Friday, November 22, 2019

A transactional extension to para

He said that for a sorcerer, the world of everyday life is not real, or out there, as we believe it is. For a sorcerer, reality, or the world as we all know, is only a description

-- Carlos Castaneda, Jurney to Ixtlan, The lessons of Don Juan.Washington Square Press 1972, page viii

Introduction

In a previous blog entry, Efficient processing of line based text, I described the program para. In the blog I described how processing time can be significantly reduced by using para to spread the load of processing lines from an input stream across multiple identical processes each processing one line at a time.

When running para on very large files where processing time is counted in days rather than minutes, it would be beneficial to be able to restart from a well known point should processing crash the middle instead of having to re-run from the beginning.

In this blog entry I describe in a very short overview an extension to para that supports a simple form of transactions that allows recovery from crashes in a safe and predicable way. More detailed documentation can be found in the github README file

Transactions in para

Transactions in para are committed every N lines where N is specified as a command line parameter. When a transaction is committed a transaction log is written to a file on disk. A transaction log is either new or replaces the previous transaction log, In either case, the log is created atomically.
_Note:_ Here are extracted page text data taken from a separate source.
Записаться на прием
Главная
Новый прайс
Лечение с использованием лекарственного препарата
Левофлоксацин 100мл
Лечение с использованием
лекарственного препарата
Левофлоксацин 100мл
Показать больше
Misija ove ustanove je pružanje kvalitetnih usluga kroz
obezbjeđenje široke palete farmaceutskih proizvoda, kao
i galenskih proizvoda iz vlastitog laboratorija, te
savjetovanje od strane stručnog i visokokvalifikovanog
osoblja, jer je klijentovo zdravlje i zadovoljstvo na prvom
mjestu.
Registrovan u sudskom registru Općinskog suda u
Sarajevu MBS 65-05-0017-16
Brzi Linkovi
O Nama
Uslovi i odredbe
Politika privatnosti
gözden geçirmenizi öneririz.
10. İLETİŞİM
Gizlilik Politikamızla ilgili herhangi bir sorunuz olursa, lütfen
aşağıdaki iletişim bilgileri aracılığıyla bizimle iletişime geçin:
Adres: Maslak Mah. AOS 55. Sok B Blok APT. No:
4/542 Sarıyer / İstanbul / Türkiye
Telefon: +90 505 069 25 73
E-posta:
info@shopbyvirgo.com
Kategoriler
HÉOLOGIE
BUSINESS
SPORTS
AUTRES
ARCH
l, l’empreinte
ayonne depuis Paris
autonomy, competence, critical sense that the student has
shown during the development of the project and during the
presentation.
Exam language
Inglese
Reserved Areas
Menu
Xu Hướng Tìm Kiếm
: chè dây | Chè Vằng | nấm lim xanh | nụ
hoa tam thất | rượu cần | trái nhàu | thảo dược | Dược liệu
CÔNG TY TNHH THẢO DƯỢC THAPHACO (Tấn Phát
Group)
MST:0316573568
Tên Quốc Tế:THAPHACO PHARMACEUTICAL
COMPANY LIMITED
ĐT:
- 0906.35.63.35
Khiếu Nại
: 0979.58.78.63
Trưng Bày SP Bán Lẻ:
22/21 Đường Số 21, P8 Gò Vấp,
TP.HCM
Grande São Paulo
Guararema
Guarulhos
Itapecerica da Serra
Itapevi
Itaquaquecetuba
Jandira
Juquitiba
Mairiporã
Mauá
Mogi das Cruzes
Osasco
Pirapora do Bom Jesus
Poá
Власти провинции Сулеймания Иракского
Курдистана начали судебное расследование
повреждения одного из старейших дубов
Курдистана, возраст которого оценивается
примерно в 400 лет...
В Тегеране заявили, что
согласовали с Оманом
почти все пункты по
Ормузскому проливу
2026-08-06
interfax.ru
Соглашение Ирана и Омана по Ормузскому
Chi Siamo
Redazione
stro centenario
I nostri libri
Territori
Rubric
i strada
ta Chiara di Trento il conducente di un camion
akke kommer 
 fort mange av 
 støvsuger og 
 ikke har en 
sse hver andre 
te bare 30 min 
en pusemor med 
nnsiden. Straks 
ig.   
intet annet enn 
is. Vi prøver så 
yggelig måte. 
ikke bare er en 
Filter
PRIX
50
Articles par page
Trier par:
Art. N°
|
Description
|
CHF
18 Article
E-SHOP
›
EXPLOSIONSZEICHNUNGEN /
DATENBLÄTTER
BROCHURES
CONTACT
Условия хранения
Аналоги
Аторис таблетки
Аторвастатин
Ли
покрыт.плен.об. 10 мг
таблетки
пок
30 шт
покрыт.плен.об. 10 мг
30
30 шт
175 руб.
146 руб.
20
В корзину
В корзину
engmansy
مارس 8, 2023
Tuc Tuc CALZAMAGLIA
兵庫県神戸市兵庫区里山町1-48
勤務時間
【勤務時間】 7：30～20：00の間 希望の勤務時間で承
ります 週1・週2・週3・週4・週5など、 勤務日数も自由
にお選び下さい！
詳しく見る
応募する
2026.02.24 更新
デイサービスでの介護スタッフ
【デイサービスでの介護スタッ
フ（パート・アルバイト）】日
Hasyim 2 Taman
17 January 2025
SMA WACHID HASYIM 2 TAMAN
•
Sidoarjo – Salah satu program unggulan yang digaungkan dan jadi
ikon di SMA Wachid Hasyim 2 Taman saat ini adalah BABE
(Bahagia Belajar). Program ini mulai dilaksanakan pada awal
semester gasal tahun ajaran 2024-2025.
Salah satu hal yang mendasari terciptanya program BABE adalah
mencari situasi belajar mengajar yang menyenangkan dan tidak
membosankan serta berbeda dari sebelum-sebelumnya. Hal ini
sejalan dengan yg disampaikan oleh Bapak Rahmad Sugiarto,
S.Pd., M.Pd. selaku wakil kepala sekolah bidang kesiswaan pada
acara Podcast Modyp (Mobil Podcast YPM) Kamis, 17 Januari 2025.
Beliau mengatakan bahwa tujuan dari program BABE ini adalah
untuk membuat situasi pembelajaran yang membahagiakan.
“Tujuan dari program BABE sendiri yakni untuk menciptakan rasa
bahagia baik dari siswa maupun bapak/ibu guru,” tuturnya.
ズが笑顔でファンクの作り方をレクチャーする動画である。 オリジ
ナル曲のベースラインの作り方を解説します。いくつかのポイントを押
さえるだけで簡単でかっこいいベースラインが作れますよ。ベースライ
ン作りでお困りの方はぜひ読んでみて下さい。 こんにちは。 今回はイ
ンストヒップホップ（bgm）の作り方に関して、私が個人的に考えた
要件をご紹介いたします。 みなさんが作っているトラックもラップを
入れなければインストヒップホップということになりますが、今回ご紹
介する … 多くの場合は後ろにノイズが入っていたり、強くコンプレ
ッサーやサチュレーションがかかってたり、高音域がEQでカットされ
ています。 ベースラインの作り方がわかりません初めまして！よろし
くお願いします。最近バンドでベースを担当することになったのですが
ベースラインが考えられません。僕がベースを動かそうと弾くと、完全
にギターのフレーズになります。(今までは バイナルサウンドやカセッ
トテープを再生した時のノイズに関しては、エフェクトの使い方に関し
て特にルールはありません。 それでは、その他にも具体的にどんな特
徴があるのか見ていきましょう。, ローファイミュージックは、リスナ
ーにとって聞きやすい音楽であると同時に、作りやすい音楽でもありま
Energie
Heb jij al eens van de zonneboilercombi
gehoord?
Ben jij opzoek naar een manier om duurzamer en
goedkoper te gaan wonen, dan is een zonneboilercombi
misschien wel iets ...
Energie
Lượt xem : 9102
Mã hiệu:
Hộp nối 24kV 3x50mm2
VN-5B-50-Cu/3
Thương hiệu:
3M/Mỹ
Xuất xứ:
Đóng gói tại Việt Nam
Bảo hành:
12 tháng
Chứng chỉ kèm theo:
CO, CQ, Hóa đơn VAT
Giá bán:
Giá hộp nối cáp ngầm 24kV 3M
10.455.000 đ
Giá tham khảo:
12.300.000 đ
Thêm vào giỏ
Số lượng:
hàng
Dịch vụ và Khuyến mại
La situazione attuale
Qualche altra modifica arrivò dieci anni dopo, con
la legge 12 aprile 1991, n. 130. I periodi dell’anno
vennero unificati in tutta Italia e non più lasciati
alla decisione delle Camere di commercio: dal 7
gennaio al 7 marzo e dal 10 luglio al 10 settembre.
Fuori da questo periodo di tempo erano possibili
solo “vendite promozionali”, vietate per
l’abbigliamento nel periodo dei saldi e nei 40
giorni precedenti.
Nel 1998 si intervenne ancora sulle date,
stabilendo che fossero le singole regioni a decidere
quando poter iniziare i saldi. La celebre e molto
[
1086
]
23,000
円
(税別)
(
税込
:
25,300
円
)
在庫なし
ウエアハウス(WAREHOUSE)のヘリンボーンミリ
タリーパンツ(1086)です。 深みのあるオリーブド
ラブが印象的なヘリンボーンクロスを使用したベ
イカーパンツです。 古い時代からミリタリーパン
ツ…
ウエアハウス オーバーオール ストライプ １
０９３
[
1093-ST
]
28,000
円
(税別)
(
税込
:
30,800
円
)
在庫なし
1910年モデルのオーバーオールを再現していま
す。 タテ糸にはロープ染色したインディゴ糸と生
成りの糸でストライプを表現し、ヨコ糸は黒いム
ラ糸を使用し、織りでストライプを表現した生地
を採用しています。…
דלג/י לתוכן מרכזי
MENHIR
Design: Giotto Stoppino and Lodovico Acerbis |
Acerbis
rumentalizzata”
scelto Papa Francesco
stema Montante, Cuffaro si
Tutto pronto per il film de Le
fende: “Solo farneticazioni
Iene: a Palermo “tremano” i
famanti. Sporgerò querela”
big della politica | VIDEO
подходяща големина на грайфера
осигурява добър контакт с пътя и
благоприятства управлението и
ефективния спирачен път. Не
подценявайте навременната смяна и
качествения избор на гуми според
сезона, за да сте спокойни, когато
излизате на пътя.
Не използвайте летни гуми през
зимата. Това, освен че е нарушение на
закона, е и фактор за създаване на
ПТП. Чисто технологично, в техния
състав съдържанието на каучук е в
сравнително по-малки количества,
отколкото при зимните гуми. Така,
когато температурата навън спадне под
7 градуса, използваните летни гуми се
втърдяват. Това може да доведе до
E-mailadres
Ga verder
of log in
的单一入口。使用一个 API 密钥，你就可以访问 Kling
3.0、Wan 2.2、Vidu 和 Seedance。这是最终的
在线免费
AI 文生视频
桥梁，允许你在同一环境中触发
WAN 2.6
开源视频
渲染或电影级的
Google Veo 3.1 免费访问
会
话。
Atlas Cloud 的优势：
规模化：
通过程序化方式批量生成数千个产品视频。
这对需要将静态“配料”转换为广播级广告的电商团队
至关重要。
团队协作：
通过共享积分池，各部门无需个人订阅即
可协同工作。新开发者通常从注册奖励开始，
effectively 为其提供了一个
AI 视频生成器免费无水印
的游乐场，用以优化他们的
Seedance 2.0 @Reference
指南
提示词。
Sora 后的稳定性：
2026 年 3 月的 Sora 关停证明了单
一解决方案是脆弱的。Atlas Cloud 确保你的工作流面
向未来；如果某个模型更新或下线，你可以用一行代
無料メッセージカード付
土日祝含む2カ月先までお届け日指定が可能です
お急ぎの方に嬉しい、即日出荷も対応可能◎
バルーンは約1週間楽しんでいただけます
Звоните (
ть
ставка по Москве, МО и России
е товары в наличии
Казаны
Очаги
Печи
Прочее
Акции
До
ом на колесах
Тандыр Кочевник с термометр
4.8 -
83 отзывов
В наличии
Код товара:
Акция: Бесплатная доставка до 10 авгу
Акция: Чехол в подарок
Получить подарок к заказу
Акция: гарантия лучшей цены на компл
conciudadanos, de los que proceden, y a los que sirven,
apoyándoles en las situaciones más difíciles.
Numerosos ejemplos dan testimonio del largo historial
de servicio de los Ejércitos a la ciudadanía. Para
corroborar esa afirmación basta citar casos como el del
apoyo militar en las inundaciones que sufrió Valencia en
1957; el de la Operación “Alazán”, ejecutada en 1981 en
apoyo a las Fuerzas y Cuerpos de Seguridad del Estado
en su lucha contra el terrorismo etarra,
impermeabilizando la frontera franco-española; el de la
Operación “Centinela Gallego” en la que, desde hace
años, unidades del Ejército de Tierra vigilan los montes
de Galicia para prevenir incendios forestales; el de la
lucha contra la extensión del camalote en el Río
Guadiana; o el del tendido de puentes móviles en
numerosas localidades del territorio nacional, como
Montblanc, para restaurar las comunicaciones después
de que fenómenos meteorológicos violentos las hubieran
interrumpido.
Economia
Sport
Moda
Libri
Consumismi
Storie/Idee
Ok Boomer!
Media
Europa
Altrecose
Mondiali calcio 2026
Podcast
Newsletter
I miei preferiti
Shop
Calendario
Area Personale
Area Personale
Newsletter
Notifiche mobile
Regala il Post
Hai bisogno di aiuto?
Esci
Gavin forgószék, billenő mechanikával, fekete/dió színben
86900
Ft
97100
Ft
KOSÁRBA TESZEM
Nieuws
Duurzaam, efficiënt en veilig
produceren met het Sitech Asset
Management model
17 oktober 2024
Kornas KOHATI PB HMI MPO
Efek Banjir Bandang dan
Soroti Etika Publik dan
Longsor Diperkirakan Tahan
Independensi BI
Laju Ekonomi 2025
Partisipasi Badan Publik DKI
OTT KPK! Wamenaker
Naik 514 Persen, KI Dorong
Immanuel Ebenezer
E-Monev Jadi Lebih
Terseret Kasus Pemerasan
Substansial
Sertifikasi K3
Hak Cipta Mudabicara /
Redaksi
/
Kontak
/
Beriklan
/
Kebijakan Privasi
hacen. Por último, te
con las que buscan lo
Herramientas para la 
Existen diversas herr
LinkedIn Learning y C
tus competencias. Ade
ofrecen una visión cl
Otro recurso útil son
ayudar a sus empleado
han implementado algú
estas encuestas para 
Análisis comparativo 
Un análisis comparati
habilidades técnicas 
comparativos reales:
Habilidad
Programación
If a transaction log exist and para is started in recovery mode, para will read the transaction log and adjust it's processing based on the information in the log. For example, say the transaction log contains the following information:

  • #lines committed: 10
  • position in output file: 1038

When para recovers it will skip the first 10 lines and seek to position 1038 in the output stream (if the stream corresponds to a file) and then continue normal processing.

Examples

To check if para will attempt to recover from a stored transaction-log the following command can be executed:

$ para -r

para will output something like:

recovery info --> #lines-committed: 1100, outfile-pos: 133664

Say we have input.txt:


1
2
3
4
5

and an executable exe.bash:

while read line; do
  echo $line 
  sleep 1
done

and we execute (-R is recovery and -C 2 enables transactions every 2 lines):

$>para para -v -i input.txt -o output.out -R -C 2  -- 1 ./exe.bash

the output.txt is then:

1
2
3
4
5

Now, if we execute the same command but hit ^C after seeing the message:

info: committing at 2 lines...

The output is now:

1
2

or possibly:

1
2
3

and the file: .para.txnlog contains (using od -x .para.txnlog):

0000000 0002 0000 0000 0000 0004 0000 0000 0000
0000020

We can view the transaction log by executing:

$para -r

para informs that 2 lines were committed and output in recovery mode starts at position 4 in the output file:

recovery info --> #lines-committed: 2, outfile-pos: 4

Now we can restart para:

$>para para -v -i input.txt -o output.out -R -C 2 -- 1 ./exe.bash

para now writes:

info: skipping first: 2 lines in recovery mode, outfilepos: 4 ...
info: positioning to offset: 4 in output stream
info: committing at 4 lines ...
debug: #timers in queue: 1 (expected: 1 HEARTBEAT timer)
info: committing at 5 lines ...
debug: closing files ...
debug: waiting for child processes ...
debug: cleaning up memory ...
debug: ... cleanup done

We see that para skips 2 lines in the input file and positions at file position 4 in the output file before starting to process. The output file is now:

1
2
3
4
5